I recently ranted about post from an editor at Digital Book World thoroughly dumping on audiobooks. Seriously? From someone who works in the digital publishing industry? Unless, of course, it was a plant to put down another format of book that competes with the ebook industry that publishes in text only – -the one that refuses to come up with a standard way of delivering books that have something besides boring black text, and isn’t doing very well when compared to the booming audiobook business….. (OK – that maybe needs to be a rant for another day.)
I just saw a reference to another post about the value of audiobooks (thanks to Blogging through the Fourth Dimension. She even calls audiobooks “gifts to all learners!”) It’s even from a scientific perspective! “As far as your brain is concerned, listening to audiobooks isn’t cheating” by Melissa Dahl outlines exactly why reading books doesn’t prove you are better person, as our society would make us all believe,
If, he argues, you take the question from the perspective of cognitive psychology — that is, the mental processes involved — there is no real difference between listening to a book and reading it.

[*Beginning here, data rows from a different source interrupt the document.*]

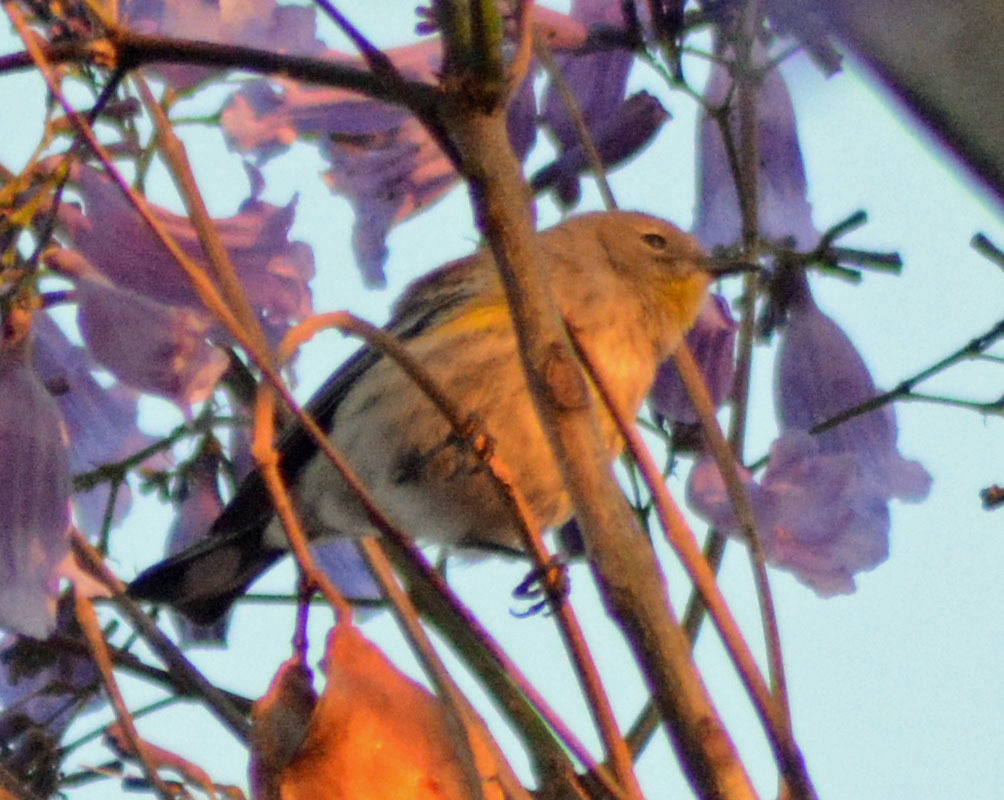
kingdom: Animalia
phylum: Chordata
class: Aves
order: Passeriformes
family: Parulidae
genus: Setophaga
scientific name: Setophaga coronata
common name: Myrtle warbler
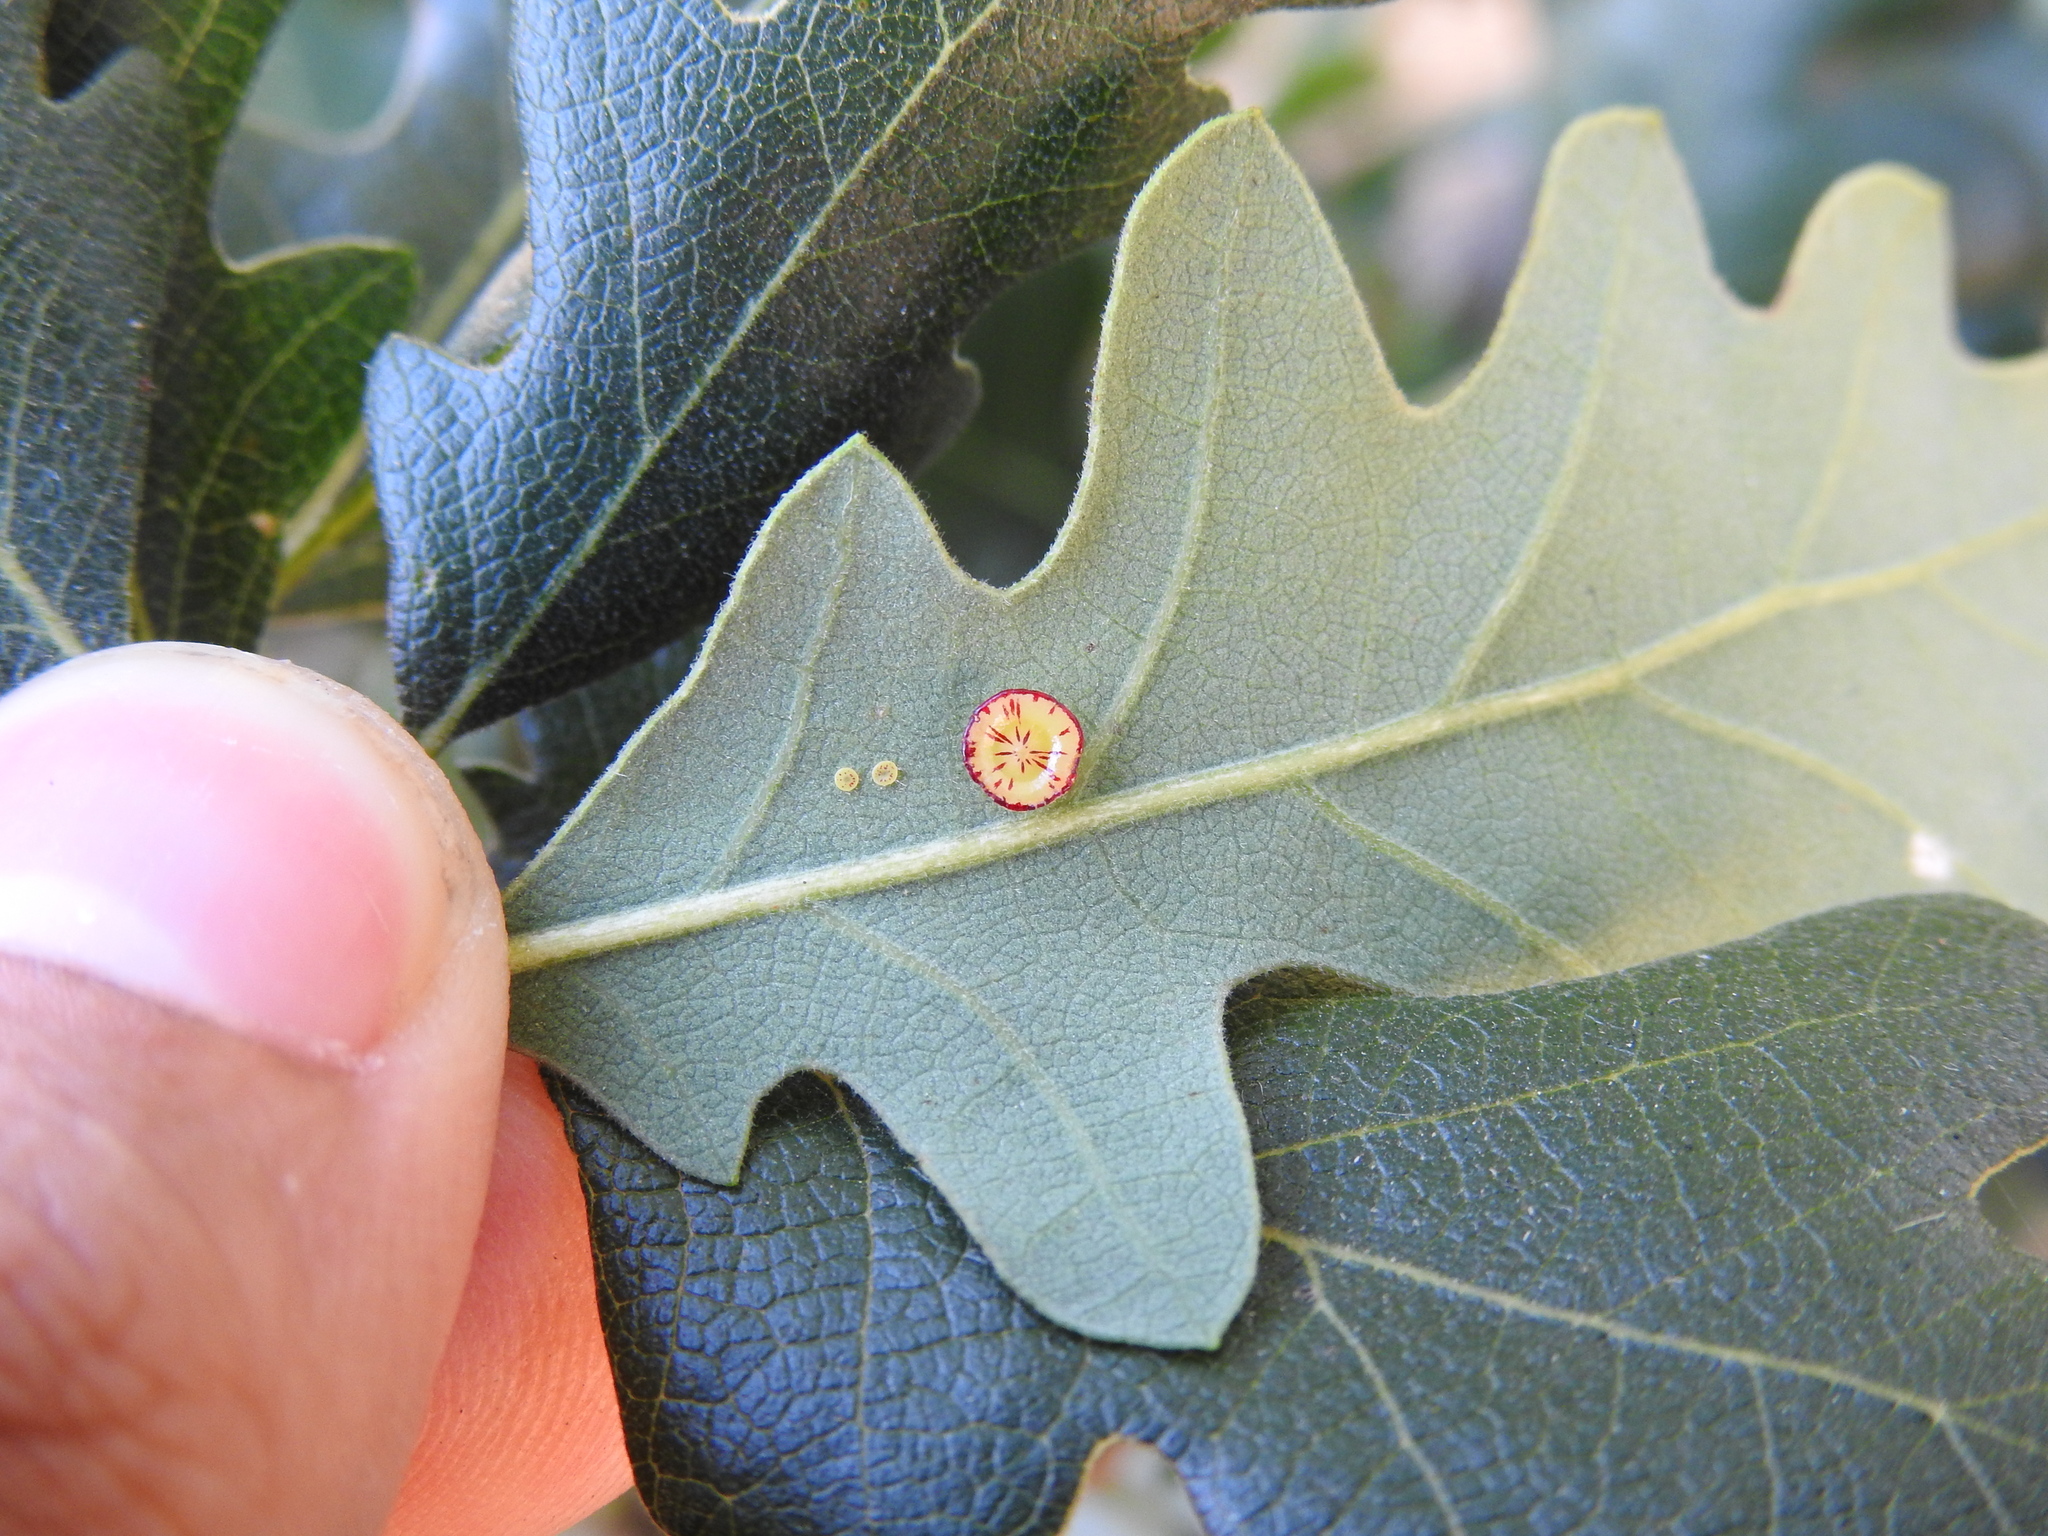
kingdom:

The “he” referenced above is Daniel Willingham, a Psychology professor who studies and writes about education. His post is awesome – he wrote it because he’s tired of being asked if audiobooks are cheating. He says, “The point is getting to and enjoying the destination. The point is not how you traveled.”Agreed.
He also says that once a person has learned to decode words, reading print is no more work than listening, i.e., it doesn’t make you a better, smarter person. . The comments at the end of his blog illustrate this view that somehow reading in print makes you a better person than listening to books. It seems there is really very little scientific study about which way of gathering knowledge is “better.”
For a less academic view about audiobooks, see this Reddit thread. (found through Dahl’s article.) I love the snark and, again, the pointed elitism we have about print being a “better” medium than audio.
Mind you, I am not arguing that audio is better than print. It’s like many debates: let’s stop the debating and let people consume knowledge/enjoy a story in whatever manner they prefer. Stop judging and making people feel like cheaters if they, in fact, prefer to listen to a book rather than read it.